LABELING

Finding order in the chaos

Labeling, or noting, what we are aware of in our experience—such as thoughts, sensations, or emotions—helps us to be more present and mindful. It is one way to practice Vipassana (see here).

KEY FACTS

image Essence Placing mental labels on your thoughts and sensations

image Sensory channel Mind

image Skill Awareness

image Tradition Buddhism

image Similar practices Mindfulness, Vipassana, Inner Silence, Mini-meditation 4

WHY CHOOSE THIS PRACTICE?

Labeling is a way of seeing your own thoughts and feelings more objectively without reacting, which makes it good training for techniques such as Vipassana or Mindfulness. It helps you gain clarity when you have multiple chains of thoughts and feelings simultaneously, or when you have repetitive thoughts, and can help you learn more about yourself.

Labeling can be a standalone practice, but it is also good preparation for other open monitoring meditations, or whenever you feel you need to find some order in the chaos—for example, if there is a lot of confusion in the mind, or when very powerful thoughts or emotions are at play.

01 You can practice this technique in any position, but a seated meditation posture can help deepen the experience.

02 In your mind, start labeling whatever thought, sensation, or emotion is predominant in your consciousness. You can use a generic single word.

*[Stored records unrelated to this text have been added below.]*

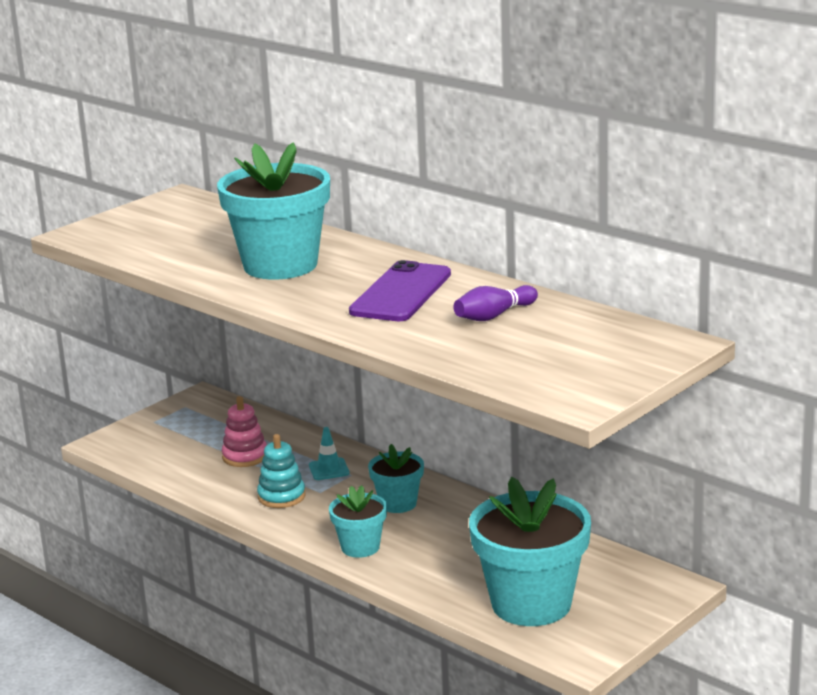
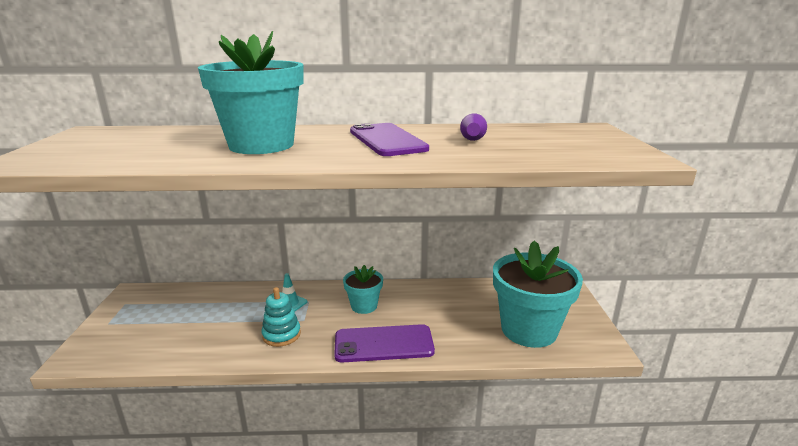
camera: 45 degrees left, 0 degrees up
pink stacking toy [222,396,267,467] -> none
turquoise flower pot [329,485,387,558] -> purple phone [334,324,435,363]

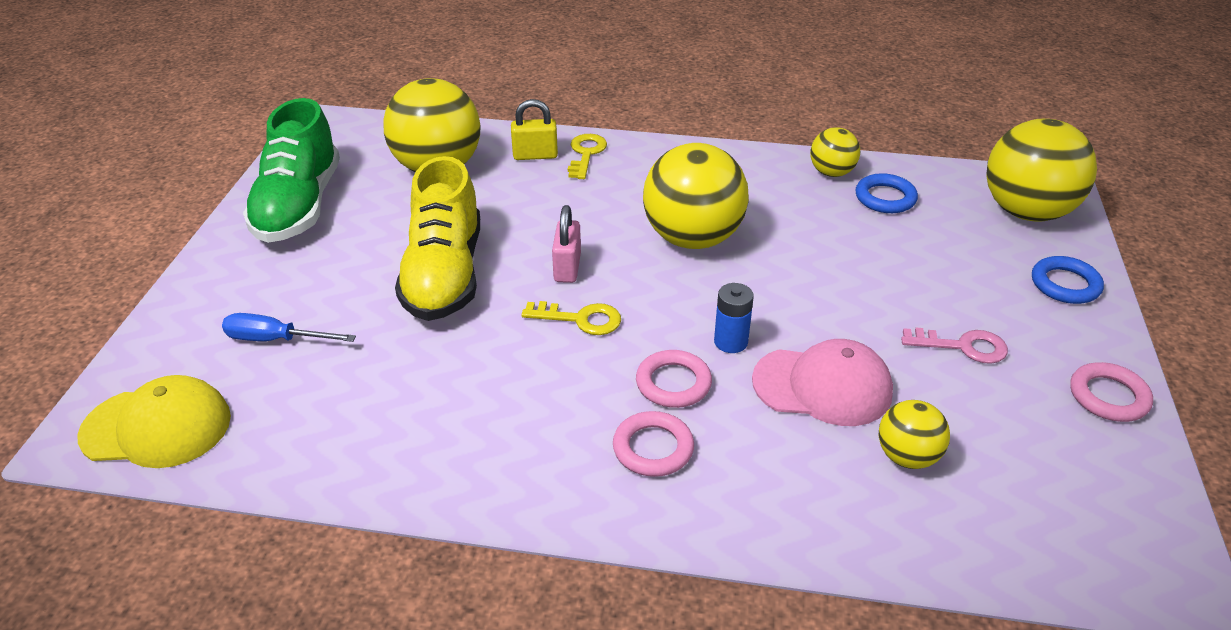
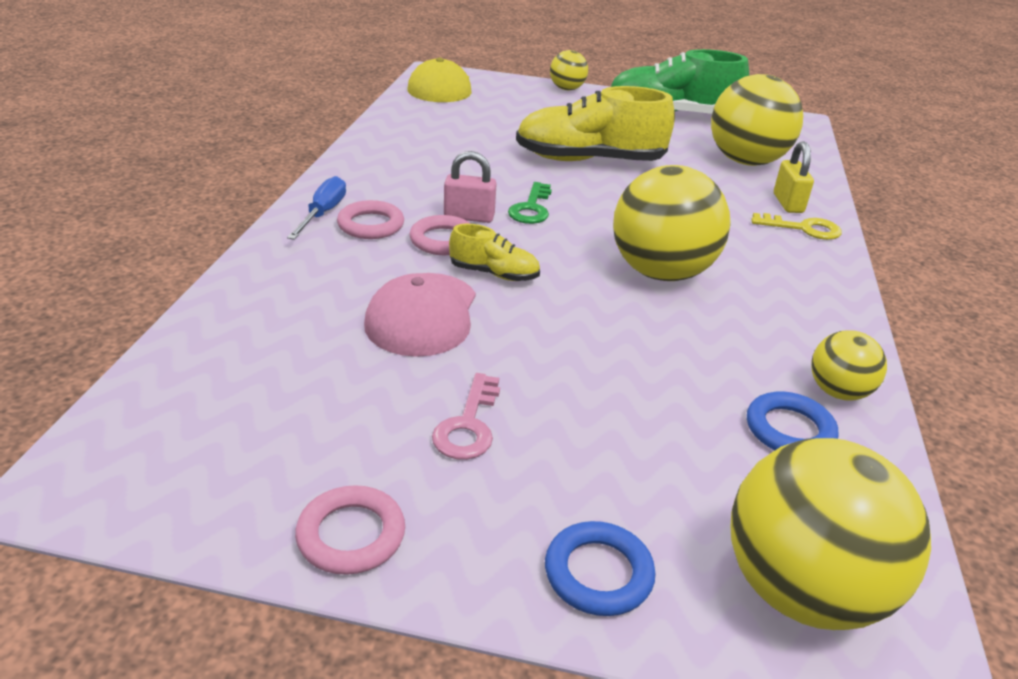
camera: 90 degrees right, 5 degrees down
blue screwdriver [222,313,356,342] -> blue screwdriver moved to [287,176,346,240]
yellow key [521,301,621,335] -> green key [508,182,552,224]
pink padlock [552,205,581,283] -> pink padlock moved to [444,151,497,223]
blue battery [714,283,754,353] -> yellow shoe [449,224,540,281]
yellow ball [879,400,950,469] -> yellow ball moved to [550,50,588,90]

For example, if memories arise, label this “remembering,” or if it is random thinking, label it “thinking.” Other labels could be “pain,” “anxiety,” “desire,” or “frustration.” Use whichever word comes to mind first.

03 You can repeat the label to emphasize it—for example, “thinking, thinking” or “hearing, hearing.” If a thought or feeling continues, keep repeating the label until it passes.

04 If you are paying attention to your breathing, you can use labels such as “in, in,” “breathing in, breathing in,” or “rising, rising,” and adapt for breathing out.

05 Keep your labeling alive and gentle. It is not a pushing away, and it should not become mechanical. If your mind is really busy, you may wish to label more frequently.

06 Once the mind quiets down, you may want to label less often or even let go of labeling altogether and simply pay attention to your present moment experience as it is without words.

07 Finally, if you haven’t already, let go of the labeling and just rest in your natural awareness for a few moments. Then slowly move your body and open your eyes.

“The purpose of labeling is not precision, but clear, moment-by-moment awareness of your experience.”